Pettrone, raised as a Methodist in Averill Park, NY, said she felt an affinity for "the Jesuit ideal" of Boston College almost from the moment she visited the campus while in high school. She found this kinship deepening during her freshman year, as she came to know more about BC's Catholic qualities, especially through her friendships with Glazier and other students from Catholic backgrounds.

"I just came to decide that what I wanted was to have more direction, more structure in my life," she said. "When I went to Mass, I liked the feeling that it inspired in me. There is something inside of you that leads you to be the person you truly want to become, and I believe being in the presence of God helped me to realize that.

"I see entering the Catholic faith as helping me become a better person in many ways, not only now but later on: a better friend, a better wife, a better mother."

Pettrone continued to learn about Catholicism, and last fall joined the RCIA program at BC directed by Campus Minister Tamara Liddell. When she found out she needed to have a sponsor for RCIA, there was no hesitation on her part in asking Glazier.

"I wasn't surprised, but I was truly honored," said Glazier, a native of Rumford, Me. "It's such an important thing to ask of someone, and I didn't even realize how powerful the whole program was."

Liddell, who directs the two-hour RCIA class each Sunday in St. Joseph's Chapel on Upper Campus, said the word "program" does not begin to fully describe the rites. "It's a sacramental process of formation for a particular way of life. The experience of conversion is ongoing."

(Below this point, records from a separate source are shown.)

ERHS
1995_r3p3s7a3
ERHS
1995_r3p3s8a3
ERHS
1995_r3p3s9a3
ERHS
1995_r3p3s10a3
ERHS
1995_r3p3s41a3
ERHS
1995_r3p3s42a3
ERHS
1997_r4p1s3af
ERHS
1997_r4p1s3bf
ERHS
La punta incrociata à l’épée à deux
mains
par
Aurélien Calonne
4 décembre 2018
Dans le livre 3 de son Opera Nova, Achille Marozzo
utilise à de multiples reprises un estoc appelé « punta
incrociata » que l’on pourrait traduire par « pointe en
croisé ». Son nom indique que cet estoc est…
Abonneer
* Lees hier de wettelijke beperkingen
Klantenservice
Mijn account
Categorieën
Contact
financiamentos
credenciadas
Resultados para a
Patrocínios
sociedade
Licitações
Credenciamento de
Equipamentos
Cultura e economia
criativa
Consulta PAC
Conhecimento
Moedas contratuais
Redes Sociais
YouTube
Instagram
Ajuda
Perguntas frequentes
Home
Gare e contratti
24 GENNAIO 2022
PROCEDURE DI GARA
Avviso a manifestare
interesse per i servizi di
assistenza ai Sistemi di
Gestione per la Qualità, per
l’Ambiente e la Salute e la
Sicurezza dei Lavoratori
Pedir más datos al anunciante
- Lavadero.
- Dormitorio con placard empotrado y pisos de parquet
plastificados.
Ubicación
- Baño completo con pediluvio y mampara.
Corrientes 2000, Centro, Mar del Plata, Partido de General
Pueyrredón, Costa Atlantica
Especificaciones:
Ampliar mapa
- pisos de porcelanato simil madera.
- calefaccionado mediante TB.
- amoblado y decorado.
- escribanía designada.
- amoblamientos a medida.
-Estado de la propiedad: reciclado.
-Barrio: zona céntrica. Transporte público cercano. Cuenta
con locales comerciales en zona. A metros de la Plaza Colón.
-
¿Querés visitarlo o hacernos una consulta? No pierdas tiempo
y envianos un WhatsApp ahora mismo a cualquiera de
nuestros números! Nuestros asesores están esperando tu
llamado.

Choosing to take that path, she said, is a decision not made lightly or out of vague impulse. "You don't have a college student walk in and say to you, 'I've seen the light.' They have a faith experience, perhaps through a service project or even the course of life at BC, or maybe a tragedy or personal crisis - something that leads to questions, then greater awareness, about God and faith.

"By the time they get to me, though, they have already come through a good part of their journey. With RCIA, they learn a lot about Christianity, not just the Catholic faith. But RCIA always gets back to their life experience, because that is where they should express their faith."

Pettrone says she has found RCIA demanding but satisfying, and enlightening. "It's just a safe place to be, where you can ask the stupidest questions and you'll get an answer. Tammy tells us the little things everyone else already knows."

Pettrone and others in RCIA will take the sacrament at St. Joseph's on April 7, the Sunday after Easter. The parents of both Pettrone and Glazier are expected to be on hand.

"Some Catholics I've talked to tell me they almost feel envious of me," Pettrone said. "When they went through confirmation or took communion, they didn't necessarily appreciate the significance of it because they were young, or just following the way of their family. But for me, it's a definite choice that I wanted to make."